-- Opening Marker --
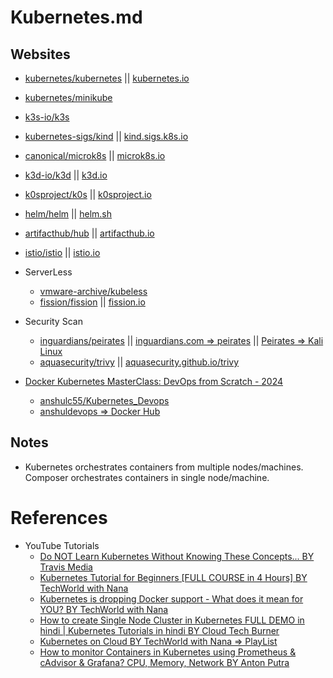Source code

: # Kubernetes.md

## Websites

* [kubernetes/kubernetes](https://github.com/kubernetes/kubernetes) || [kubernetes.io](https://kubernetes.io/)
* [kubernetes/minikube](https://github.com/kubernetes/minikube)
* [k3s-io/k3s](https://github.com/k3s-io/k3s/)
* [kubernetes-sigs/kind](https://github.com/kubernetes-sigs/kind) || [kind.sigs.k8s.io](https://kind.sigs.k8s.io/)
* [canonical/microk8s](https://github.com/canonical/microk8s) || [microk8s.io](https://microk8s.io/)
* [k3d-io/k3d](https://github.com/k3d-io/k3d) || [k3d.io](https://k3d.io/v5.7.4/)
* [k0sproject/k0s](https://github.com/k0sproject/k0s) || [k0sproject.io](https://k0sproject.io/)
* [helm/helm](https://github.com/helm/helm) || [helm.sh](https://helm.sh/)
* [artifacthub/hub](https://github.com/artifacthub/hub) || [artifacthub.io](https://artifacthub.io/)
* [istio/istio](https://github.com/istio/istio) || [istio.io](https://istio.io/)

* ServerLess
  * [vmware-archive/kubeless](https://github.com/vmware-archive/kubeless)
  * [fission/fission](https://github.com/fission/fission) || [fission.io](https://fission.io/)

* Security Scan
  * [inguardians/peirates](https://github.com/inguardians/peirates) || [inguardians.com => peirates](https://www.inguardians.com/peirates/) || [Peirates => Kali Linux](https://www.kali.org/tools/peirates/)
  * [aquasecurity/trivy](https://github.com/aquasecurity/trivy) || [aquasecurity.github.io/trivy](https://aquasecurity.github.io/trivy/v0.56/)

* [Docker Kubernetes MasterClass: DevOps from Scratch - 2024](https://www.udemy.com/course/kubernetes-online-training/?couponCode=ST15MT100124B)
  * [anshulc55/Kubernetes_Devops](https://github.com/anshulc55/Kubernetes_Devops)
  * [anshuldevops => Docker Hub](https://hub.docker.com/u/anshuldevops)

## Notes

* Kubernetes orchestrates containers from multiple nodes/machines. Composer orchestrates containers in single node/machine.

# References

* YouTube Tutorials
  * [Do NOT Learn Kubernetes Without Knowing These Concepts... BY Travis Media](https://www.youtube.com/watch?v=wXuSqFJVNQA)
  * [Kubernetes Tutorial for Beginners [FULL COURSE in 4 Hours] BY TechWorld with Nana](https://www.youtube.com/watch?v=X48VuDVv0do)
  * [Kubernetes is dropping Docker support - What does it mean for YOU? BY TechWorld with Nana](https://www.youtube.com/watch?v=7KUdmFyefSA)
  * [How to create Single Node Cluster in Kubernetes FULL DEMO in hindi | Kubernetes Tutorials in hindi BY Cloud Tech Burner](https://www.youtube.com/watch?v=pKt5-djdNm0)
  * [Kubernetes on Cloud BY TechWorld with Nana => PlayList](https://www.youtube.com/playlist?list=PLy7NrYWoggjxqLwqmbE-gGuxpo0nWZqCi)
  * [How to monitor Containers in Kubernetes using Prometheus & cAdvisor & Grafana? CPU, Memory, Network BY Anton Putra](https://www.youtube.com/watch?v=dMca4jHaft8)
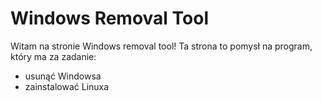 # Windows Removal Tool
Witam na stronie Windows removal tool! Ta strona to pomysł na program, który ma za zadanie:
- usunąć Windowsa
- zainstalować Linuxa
-- Closing Marker --
-- Opening Marker --
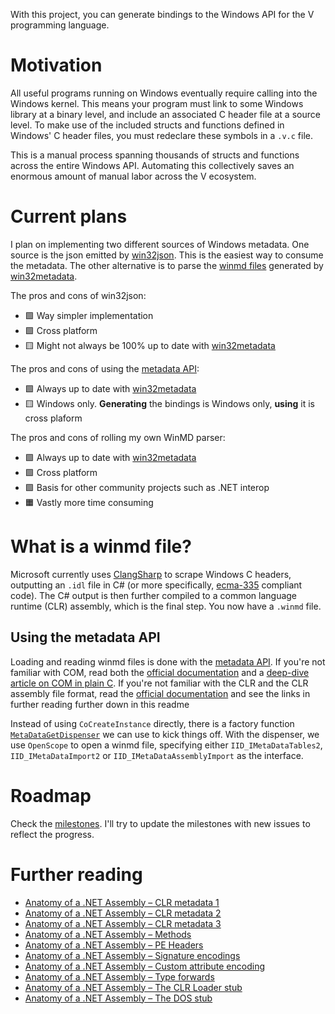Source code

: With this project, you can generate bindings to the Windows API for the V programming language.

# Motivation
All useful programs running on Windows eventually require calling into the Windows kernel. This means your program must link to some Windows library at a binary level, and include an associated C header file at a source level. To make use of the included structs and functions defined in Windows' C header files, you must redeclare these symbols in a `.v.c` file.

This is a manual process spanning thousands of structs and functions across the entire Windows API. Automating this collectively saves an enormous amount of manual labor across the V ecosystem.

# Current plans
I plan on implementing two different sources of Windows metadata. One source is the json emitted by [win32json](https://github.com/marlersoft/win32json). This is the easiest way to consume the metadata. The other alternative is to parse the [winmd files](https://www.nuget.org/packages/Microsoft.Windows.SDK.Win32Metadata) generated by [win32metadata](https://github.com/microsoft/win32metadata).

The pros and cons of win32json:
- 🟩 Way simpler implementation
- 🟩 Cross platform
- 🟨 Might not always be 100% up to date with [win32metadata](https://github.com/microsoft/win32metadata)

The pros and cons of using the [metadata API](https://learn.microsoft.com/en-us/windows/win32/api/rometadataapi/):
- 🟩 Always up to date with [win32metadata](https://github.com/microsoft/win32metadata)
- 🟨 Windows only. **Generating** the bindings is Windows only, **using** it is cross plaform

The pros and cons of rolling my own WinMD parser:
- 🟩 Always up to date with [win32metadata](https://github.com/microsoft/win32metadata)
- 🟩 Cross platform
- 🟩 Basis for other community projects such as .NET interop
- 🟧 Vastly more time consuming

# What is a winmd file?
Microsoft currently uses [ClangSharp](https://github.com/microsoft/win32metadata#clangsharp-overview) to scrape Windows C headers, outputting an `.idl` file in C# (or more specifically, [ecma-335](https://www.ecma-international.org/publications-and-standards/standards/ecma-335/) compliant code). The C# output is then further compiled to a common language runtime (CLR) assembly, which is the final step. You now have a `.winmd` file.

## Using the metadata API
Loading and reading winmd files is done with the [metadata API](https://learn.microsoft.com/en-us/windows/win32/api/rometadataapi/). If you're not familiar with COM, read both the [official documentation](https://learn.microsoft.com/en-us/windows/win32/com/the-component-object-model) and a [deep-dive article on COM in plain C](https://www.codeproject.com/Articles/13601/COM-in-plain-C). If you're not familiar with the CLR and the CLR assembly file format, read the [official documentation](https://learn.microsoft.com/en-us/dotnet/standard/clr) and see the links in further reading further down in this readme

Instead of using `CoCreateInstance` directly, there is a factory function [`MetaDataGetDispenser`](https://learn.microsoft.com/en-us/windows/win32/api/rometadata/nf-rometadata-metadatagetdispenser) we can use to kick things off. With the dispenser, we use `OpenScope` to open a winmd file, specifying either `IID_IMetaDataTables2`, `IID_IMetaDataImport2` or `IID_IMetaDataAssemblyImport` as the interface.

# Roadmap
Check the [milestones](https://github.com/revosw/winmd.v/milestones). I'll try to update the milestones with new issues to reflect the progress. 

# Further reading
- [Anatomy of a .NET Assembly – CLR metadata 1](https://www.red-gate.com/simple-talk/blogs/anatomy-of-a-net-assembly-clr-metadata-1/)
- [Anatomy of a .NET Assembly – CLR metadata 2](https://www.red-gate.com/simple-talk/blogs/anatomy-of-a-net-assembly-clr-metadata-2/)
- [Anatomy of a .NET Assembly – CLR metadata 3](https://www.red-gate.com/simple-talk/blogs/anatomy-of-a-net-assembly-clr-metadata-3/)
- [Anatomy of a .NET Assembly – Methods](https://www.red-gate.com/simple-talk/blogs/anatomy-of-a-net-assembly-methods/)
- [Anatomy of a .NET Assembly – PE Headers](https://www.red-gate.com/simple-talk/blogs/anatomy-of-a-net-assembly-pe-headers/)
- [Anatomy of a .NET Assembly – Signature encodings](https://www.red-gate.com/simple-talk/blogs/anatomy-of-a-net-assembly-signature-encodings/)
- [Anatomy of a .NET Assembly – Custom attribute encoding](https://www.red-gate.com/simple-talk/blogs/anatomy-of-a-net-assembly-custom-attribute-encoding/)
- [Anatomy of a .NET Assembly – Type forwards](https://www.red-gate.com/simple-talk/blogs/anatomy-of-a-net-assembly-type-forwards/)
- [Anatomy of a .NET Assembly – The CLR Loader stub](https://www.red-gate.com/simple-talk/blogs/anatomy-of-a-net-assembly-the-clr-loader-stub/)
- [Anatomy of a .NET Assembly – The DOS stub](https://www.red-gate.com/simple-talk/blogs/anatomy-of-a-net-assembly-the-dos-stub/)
-- Closing Marker --
-- Opening Marker --
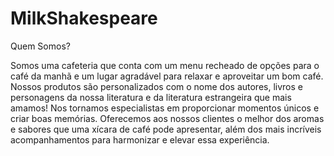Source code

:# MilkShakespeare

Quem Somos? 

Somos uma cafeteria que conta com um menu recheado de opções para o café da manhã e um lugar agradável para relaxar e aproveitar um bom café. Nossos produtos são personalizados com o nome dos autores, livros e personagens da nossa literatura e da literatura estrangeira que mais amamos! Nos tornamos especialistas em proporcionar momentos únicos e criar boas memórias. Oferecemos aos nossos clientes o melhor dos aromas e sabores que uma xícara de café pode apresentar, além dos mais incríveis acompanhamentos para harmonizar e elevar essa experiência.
-- Closing Marker --
Problem details = I'd like the number of lines above that contain the word "pros", and nothing besides that number.

Response = 3